Some people add yeast from other sources for a more controlled biochemical reaction.
If the person who created the biologicals, allowed them to serve Him in their natural function, why would we call that vile? Reminds me of the dream of Acts 10:15.
Act 10:15
(15) And the voice spake unto him again the second time, What God hath cleansed, that call not thou common.

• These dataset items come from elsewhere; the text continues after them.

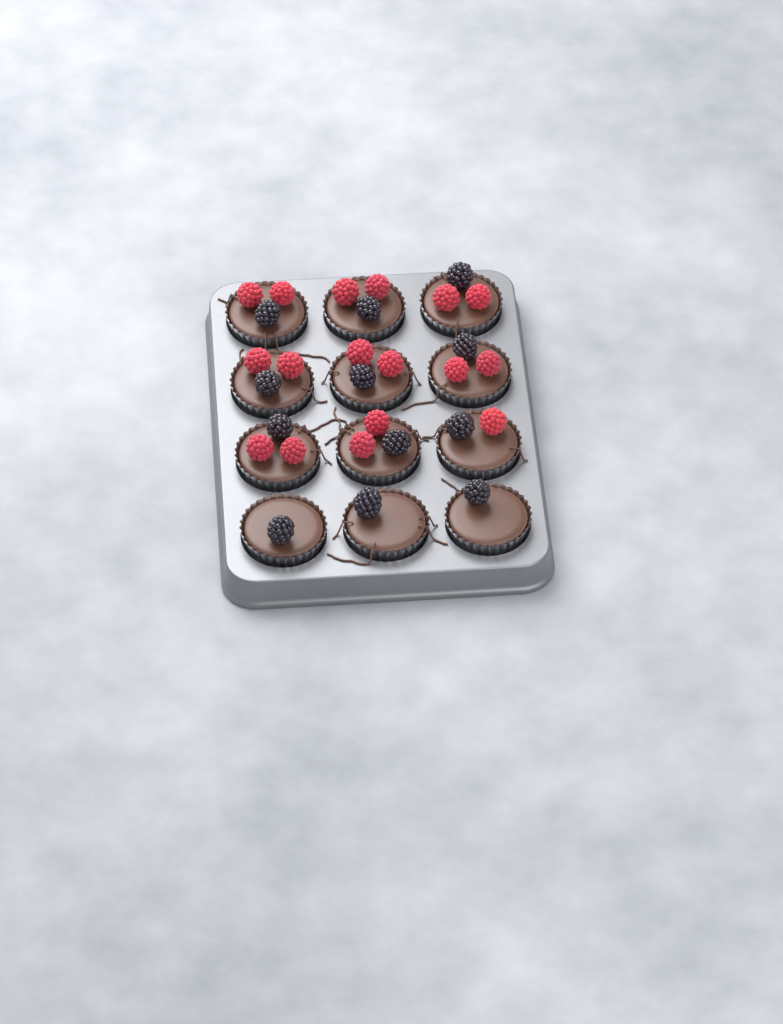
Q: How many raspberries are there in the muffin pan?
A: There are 17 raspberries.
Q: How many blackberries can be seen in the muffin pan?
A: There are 12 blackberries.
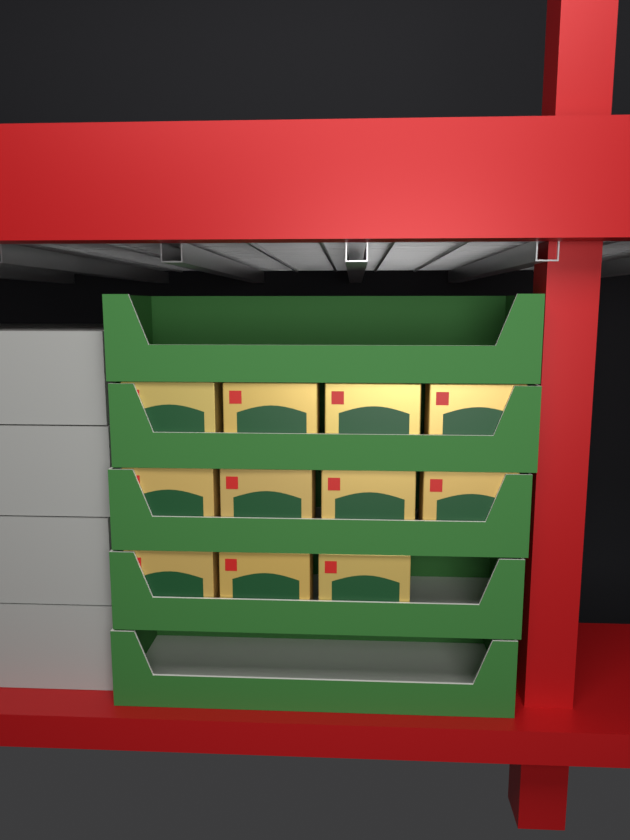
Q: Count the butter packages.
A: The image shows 11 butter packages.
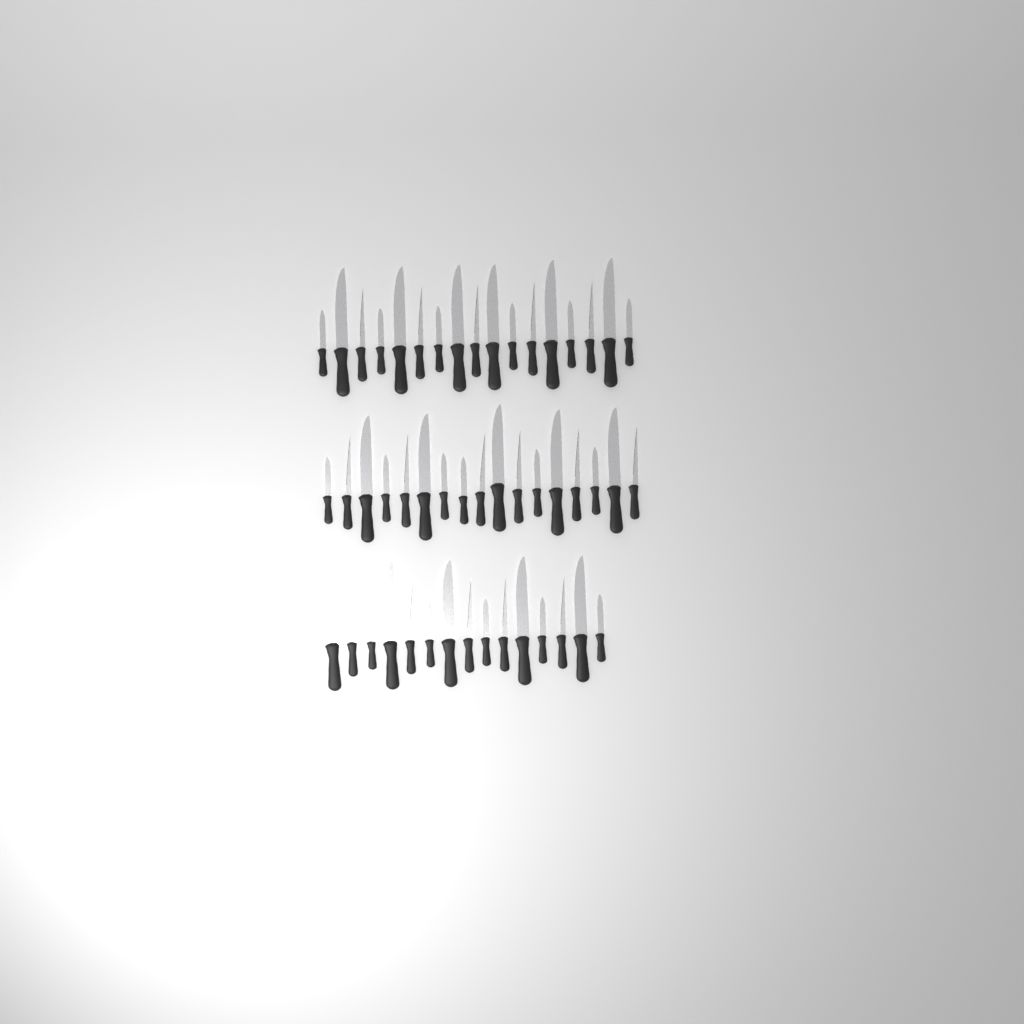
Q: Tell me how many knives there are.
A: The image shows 49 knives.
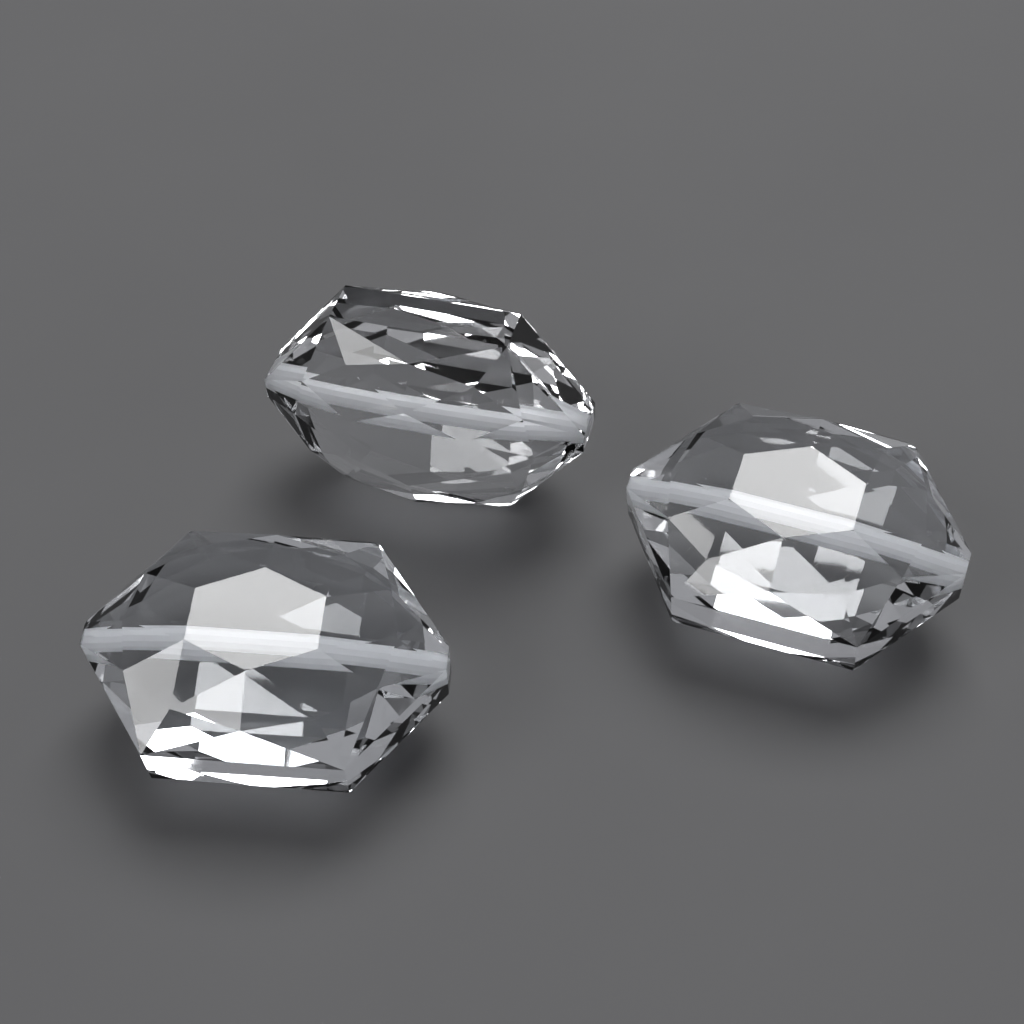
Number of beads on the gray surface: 3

I don't think you described the well-known chemistry of fermenting sugars to ethanol. You might want to do your own checking, and revise your assessment of contradicting me. Here's aan excerpt of a fuller article that repeats what I wrote earlier in this thread:
(excerpt)
Alcoholic fermentation, also referred to as ethanol fermentation, is a biological process in which sugars such as glucose, fructose, and sucrose are converted into cellular energy and thereby produce ethanol and carbon dioxide as metabolic waste products. Because yeasts perform this conversion in the absence of oxygen, alcoholic fermentation is considered an anaerobic process.